TASK DIRECTIONS — In the data below, which lines hold "memory"? Copy every one.

====== SUPPLIED DATA ======

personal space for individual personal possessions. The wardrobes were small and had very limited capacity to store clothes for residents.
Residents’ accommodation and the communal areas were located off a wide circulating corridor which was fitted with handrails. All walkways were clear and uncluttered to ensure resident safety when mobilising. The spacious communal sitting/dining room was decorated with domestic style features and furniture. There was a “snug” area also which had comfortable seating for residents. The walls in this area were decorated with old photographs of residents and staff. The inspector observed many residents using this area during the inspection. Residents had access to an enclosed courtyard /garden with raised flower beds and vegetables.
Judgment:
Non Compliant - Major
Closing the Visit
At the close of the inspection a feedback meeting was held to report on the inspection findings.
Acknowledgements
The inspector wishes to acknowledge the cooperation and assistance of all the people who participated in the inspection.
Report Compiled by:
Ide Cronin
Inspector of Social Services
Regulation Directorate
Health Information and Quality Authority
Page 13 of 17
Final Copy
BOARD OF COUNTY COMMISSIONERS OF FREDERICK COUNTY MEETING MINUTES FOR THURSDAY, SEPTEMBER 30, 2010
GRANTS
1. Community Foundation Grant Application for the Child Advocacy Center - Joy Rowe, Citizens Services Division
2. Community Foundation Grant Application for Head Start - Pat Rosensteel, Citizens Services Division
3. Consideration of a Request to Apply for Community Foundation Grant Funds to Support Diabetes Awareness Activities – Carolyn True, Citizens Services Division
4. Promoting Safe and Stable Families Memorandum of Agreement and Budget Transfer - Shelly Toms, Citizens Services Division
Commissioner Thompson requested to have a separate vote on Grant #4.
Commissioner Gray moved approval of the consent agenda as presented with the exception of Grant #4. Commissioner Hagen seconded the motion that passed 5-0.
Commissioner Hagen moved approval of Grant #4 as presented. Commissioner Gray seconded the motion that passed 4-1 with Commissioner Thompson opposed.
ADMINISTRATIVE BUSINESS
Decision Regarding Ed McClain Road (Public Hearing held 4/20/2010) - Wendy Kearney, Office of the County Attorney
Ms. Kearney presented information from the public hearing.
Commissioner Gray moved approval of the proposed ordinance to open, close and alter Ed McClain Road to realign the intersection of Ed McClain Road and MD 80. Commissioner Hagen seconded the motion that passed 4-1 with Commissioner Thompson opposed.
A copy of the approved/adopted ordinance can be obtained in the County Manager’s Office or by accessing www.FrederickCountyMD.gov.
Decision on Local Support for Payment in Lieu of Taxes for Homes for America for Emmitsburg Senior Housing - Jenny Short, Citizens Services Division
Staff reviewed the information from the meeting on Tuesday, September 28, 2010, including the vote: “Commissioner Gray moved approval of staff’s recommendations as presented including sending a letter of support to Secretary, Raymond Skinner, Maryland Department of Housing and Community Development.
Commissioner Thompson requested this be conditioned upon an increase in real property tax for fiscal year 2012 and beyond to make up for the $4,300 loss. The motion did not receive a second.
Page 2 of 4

======
====== SUPPLIED DATA ======

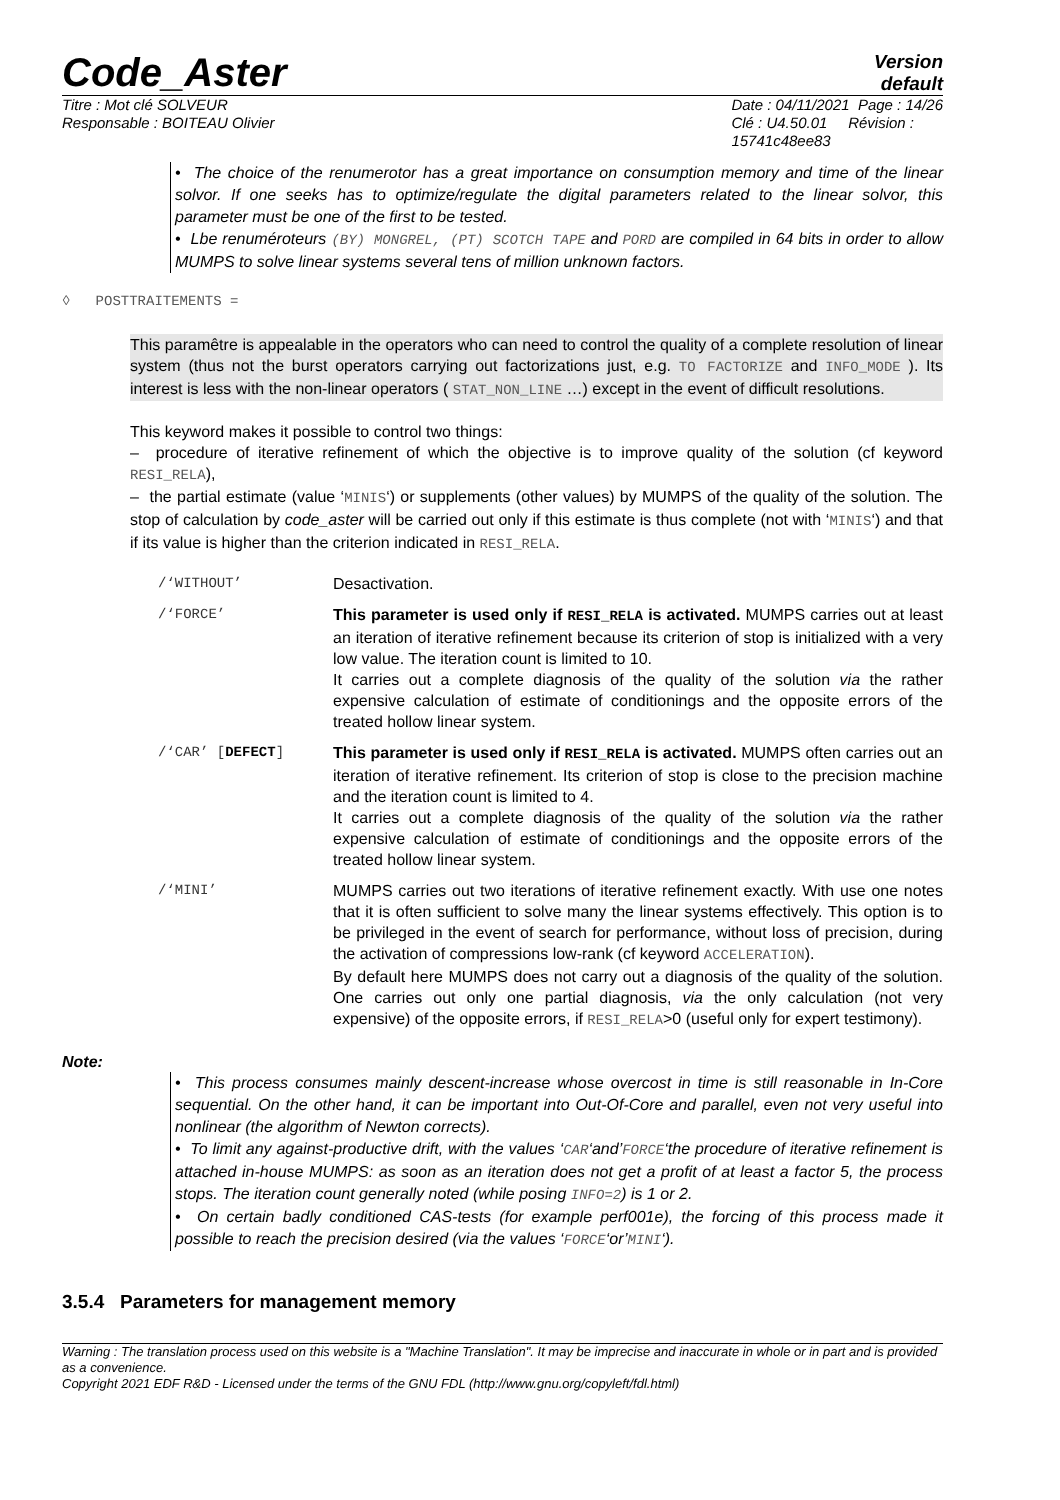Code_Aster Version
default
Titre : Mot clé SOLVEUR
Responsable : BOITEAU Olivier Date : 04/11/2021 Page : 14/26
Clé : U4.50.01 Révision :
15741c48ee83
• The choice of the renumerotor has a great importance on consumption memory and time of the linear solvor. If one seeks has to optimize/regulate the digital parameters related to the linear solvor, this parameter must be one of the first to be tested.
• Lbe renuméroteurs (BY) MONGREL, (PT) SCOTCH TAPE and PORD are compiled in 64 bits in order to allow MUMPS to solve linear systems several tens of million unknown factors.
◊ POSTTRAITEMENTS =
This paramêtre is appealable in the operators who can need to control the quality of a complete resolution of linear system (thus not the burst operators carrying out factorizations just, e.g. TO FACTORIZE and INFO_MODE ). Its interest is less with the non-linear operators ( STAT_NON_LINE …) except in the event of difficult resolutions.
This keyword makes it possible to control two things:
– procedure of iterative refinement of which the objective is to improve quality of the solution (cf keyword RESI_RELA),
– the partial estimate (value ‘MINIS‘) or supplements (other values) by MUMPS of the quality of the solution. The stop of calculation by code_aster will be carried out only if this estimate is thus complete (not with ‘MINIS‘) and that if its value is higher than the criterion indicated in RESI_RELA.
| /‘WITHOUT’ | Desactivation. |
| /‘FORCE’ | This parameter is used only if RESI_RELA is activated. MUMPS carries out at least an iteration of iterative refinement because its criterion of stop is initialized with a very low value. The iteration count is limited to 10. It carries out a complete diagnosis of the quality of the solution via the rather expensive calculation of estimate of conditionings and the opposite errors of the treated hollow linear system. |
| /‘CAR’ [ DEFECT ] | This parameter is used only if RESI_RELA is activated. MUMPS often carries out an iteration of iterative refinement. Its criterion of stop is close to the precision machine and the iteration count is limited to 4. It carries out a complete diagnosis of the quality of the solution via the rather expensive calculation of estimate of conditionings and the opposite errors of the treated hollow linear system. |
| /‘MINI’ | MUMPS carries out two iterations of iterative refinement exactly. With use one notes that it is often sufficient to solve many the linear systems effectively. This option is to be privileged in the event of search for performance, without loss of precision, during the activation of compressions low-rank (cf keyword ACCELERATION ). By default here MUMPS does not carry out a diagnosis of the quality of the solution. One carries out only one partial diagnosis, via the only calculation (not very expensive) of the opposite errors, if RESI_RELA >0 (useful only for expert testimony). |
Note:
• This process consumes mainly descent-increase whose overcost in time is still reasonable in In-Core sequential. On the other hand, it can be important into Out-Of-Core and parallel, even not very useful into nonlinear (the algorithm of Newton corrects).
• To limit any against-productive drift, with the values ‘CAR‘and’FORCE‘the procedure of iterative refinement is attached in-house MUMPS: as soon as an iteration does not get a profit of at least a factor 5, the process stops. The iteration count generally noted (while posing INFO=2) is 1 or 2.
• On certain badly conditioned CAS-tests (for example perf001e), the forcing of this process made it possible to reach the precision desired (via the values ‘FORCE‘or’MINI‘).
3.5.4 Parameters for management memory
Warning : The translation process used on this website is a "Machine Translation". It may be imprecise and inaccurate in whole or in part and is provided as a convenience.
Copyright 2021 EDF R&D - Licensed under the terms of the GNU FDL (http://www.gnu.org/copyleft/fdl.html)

======

TASK SOLUTION —
• The choice of the renumerotor has a great importance on consumption memory and time of the linear solvor. If one seeks has to optimize/regulate the digital parameters related to the linear solvor, this parameter must be one of the first to be tested.
3.5.4 Parameters for management memory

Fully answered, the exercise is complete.